J'ai dépanné un collègue sous win avec hier : recupération des données (grâce au LiveCD et à samba) avant formatage imposé par un plantage windows ... Il en est toujours pas revenu (et ce n'est pas le seul ...) d'avoir pu récupérer son travail aussi rapidement !!! Ça fait de la super pub pour Linux et ça c'est cool ...   :Cool: 

 *DuF wrote:*   

> mais il y a quand même un delta suivant les noyaux dans les mêmes conditions de tests.

 Et cela peut peut-être venir d'une gestion différente de pages de swap (par exemple) !?

----------

## Angelion

La swap ? avec hdparm ? pas du tout (d'ailleurs meme sans swap les reulstats sont les meme)

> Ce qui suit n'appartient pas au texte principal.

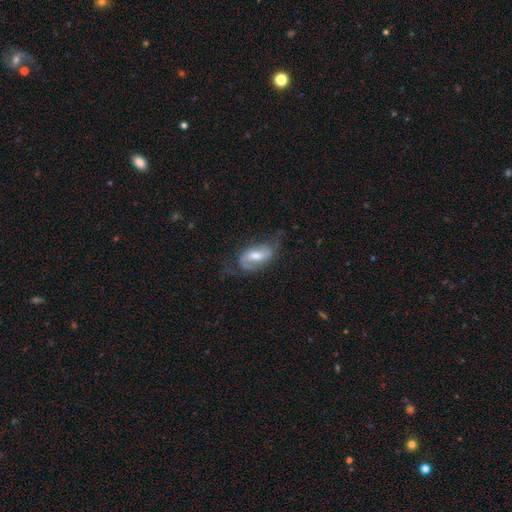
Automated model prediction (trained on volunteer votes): A featured or disk galaxy (67%) with a weak bar (48%), 2 (71%) loose (42%) spiral arms (86%) and a moderate central bulge (61%). Merging: none (51%).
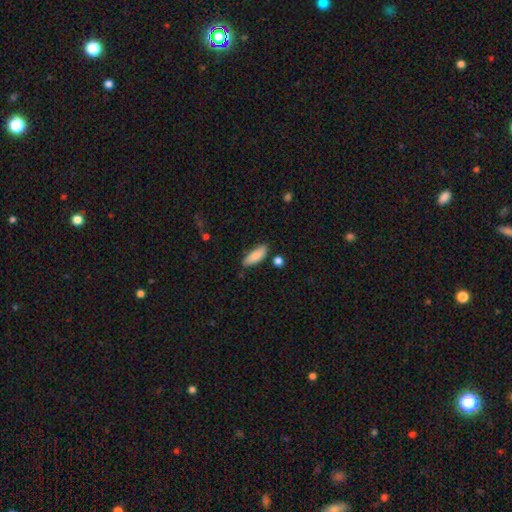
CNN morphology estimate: The model was most divided on "how rounded": in between: 68%, cigar-shaped: 30%, round: 2%. More confident: smooth or featured — smooth (86%); merging — none (76%).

Il est a signaler que chaque tests est effectué alors que la machine n'est pas 'chargée', je ne v evidement pas faire un emerge sync pdt le test ...

Et pour ceux qui en voudrait a hdparm,  meme un cp sur mon mon autre dur donne des valeurs bien differentes entre un 2.6 et un 2.4

----------

## yoyo

 *Angelion wrote:*   

> La swap ? avec hdparm ? pas du tout (d'ailleurs meme sans swap les reulstats sont les meme)

 

Non, ce que je voulais dire c'est que si ton noyau demande un accès à la swap (ou tout autre accès au disque) pendant le test hdparm, cela risque de le fausser ...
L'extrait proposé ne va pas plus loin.